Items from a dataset
━━━━━━━━━━━━━━━━
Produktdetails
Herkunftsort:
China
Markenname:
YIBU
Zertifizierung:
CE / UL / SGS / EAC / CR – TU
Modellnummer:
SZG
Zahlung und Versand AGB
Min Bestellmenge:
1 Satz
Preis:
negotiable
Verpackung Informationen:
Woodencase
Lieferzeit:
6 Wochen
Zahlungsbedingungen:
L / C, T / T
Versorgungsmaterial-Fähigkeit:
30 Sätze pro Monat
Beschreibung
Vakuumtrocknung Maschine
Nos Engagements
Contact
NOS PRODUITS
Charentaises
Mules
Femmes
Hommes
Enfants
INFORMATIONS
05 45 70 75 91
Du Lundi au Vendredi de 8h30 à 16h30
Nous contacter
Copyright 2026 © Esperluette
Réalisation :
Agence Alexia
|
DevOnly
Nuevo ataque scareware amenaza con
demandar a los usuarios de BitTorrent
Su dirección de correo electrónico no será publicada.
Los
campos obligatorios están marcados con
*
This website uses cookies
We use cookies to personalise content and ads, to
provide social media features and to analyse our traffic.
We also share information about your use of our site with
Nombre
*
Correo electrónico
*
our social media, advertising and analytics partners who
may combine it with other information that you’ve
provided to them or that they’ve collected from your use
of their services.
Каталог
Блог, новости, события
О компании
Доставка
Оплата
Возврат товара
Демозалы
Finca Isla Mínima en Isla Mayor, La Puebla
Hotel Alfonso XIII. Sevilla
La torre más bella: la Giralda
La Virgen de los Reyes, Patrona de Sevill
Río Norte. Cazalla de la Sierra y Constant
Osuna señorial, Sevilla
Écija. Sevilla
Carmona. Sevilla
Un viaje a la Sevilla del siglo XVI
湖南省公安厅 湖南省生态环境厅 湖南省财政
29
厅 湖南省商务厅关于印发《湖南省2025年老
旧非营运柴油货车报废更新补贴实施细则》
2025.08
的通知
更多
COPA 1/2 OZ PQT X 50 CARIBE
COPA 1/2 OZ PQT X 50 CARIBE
━━━━━━━━━━━━━━━━
--- What to do ---
Every single entry is to be retyped exactly.

--- Output for this exercise ---
Produktdetails
Herkunftsort:
China
Markenname:
YIBU
Zertifizierung:
CE / UL / SGS / EAC / CR – TU
Modellnummer:
SZG
Zahlung und Versand AGB
Min Bestellmenge:
1 Satz
Preis:
negotiable
Verpackung Informationen:
Woodencase
Lieferzeit:
6 Wochen
Zahlungsbedingungen:
L / C, T / T
Versorgungsmaterial-Fähigkeit:
30 Sätze pro Monat
Beschreibung
Vakuumtrocknung Maschine
Nos Engagements
Contact
NOS PRODUITS
Charentaises
Mules
Femmes
Hommes
Enfants
INFORMATIONS
05 45 70 75 91
Du Lundi au Vendredi de 8h30 à 16h30
Nous contacter
Copyright 2026 © Esperluette
Réalisation :
Agence Alexia
|
DevOnly
Nuevo ataque scareware amenaza con
demandar a los usuarios de BitTorrent
Su dirección de correo electrónico no será publicada.
Los
campos obligatorios están marcados con
*
This website uses cookies
We use cookies to personalise content and ads, to
provide social media features and to analyse our traffic.
We also share information about your use of our site with
Nombre
*
Correo electrónico
*
our social media, advertising and analytics partners who
may combine it with other information that you’ve
provided to them or that they’ve collected from your use
of their services.
Каталог
Блог, новости, события
О компании
Доставка
Оплата
Возврат товара
Демозалы
Finca Isla Mínima en Isla Mayor, La Puebla
Hotel Alfonso XIII. Sevilla
La torre más bella: la Giralda
La Virgen de los Reyes, Patrona de Sevill
Río Norte. Cazalla de la Sierra y Constant
Osuna señorial, Sevilla
Écija. Sevilla
Carmona. Sevilla
Un viaje a la Sevilla del siglo XVI
湖南省公安厅 湖南省生态环境厅 湖南省财政
29
厅 湖南省商务厅关于印发《湖南省2025年老
旧非营运柴油货车报废更新补贴实施细则》
2025.08
的通知
更多
COPA 1/2 OZ PQT X 50 CARIBE
COPA 1/2 OZ PQT X 50 CARIBE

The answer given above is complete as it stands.